Und wie wird die Möglichkeit für den Mitarbeiter, sich an eine Beratung zu wenden, kommuniziert?
Nadija Amjad-Priezel: Zuletzt habe ich von einem ganz tollen Beispiel gehört: Da hat das Unternehmen auf die Rückseite der Gehaltsabrechnungen einen Hinweis für die EAP-Betreuung drucken lassen. Das ist super. Wir unterstützen aber auch mit Material und Information. Die meisten Unternehmen haben verstanden, dass ihnen eine Expertenberatung nur nützt, wenn die Mitarbeiter auch davon Gebrauch machen.
Wieso entscheiden sich Unternehmen, eine Expertenberatung zu buchen?
Nils Schilling: Das ist interessant, es sind oft keine Statistiken oder Werbemittel, die die Entscheidung beeinflussen, sondern ganz private Geschichten. Wenn wir fragen, wie ein Unternehmen darauf gekommen ist, die Expertenberatung zu buchen, dann hören wir oft, dass derjenige, der das Projekt anstößt, selbst eine Krise durchlebt hat, bei der er positive Erfahrung mit professioneller Hilfe gemacht hat. Die Empathie wächst mit dem Erlebten.
Frau Amjad-Prietzel, Sie haben selbst jahrelang als Expertenberaterin gearbeitet. Haben Sie einen Wunsch, was in Unternehmen grundsätzlich anders laufen sollte?
Nadija Amjad-Prietzel: Oh, da fällt mir sofort etwas ein. Ich wünsche mir, dass in den Unternehmen die Informationen für die Mitarbeiter besser zugänglich gemacht werden. Häufig entstehen durch Unwissenheit Missverständnisse. Das entlädt sich dann bei uns in der Beratung. Die Auswirkung sind Anrufe mit demotivierten und verärgerten Mitarbeitern. Unternehmensentscheidungen werden häufig nicht transparent genug gemacht.

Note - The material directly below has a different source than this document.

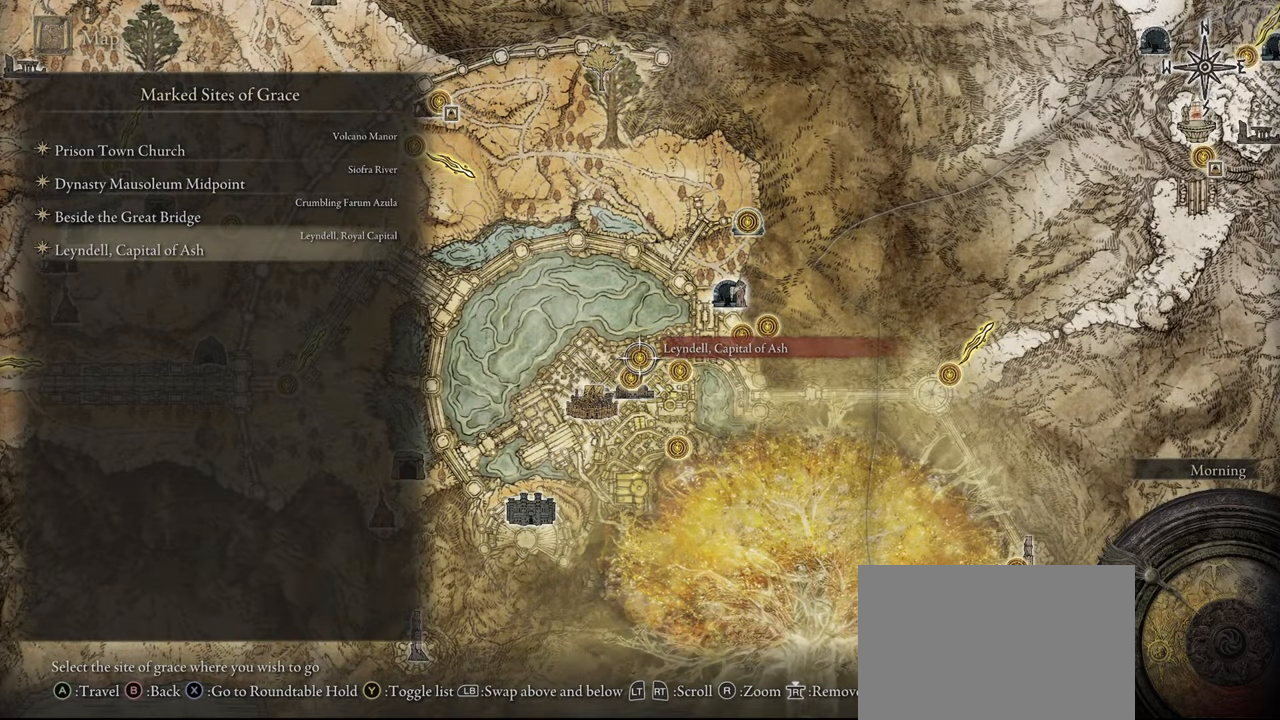
{"dt_ms": 500, "buttons": [], "left_stick": "center", "right_stick": "center", "events": [[283, "left_stick", "center"], [350, "CIRCLE", "down"], [433, "CIRCLE", "up"]]}
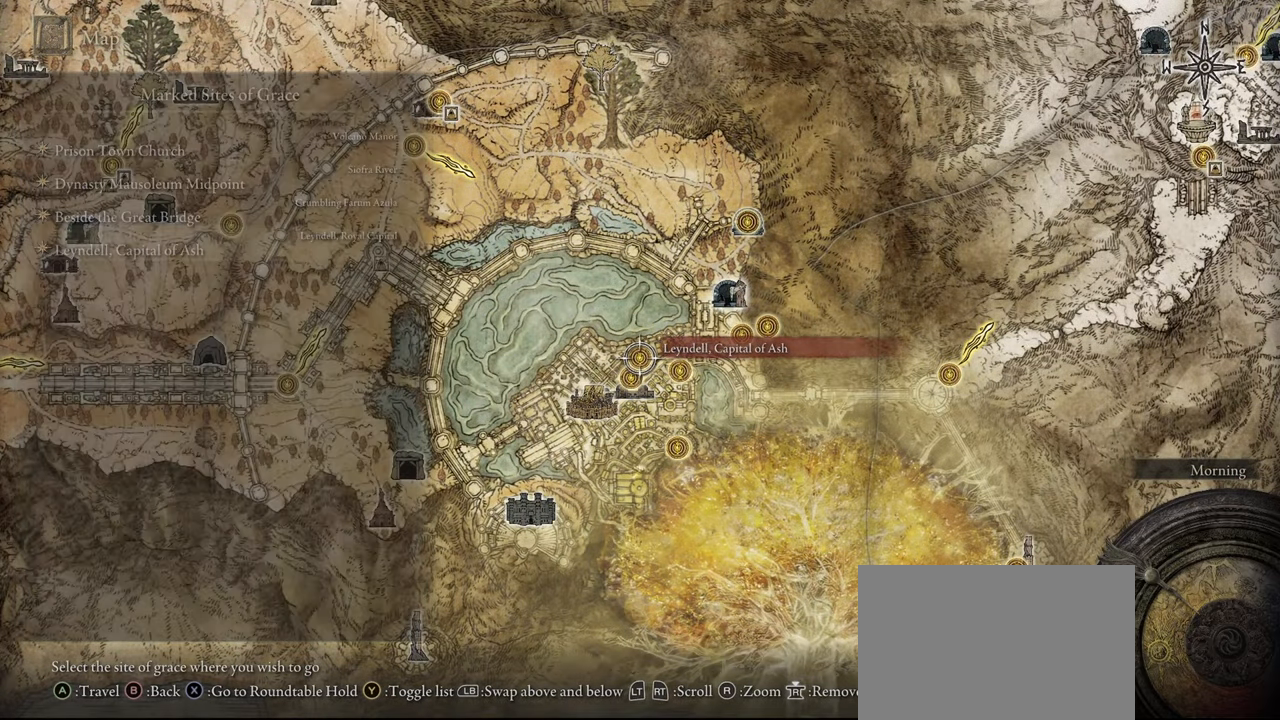
{"dt_ms": 500, "buttons": [], "left_stick": "up-right", "right_stick": "center", "events": [[33, "left_stick", "up-right"]]}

Gute interne Kommunikation ist äußerst wichtig – gerade in Zeiten des Umbruchs und der Krise. In der Jahresauswertung der Beratung steht nicht selten der Aspekt „Psyche“ an oberster Stelle der Kontaktgründe zu den Beratern. Es wäre schön, wenn Unternehmen unsere Erkenntnisse für die gesundheitliche Prävention der Belegschaft weiter annähmen.
Wie hat sich Ihre eigene Arbeit durch Corona verändert?
Nils Schilling: Wir haben unser Angebot im März 2020 angepasst. Uns gibt es jetzt 24/7 in der EAP-Experten-Hotline. Zudem bieten wir zusätzlich Videosprechstunden an. Damit decken wir einen Bedarf ab, der unserer Meinung nach ohnehin gewachsen wäre, aber durch die Corona-Pandemie in kurzer Zeit noch stärker geworden ist.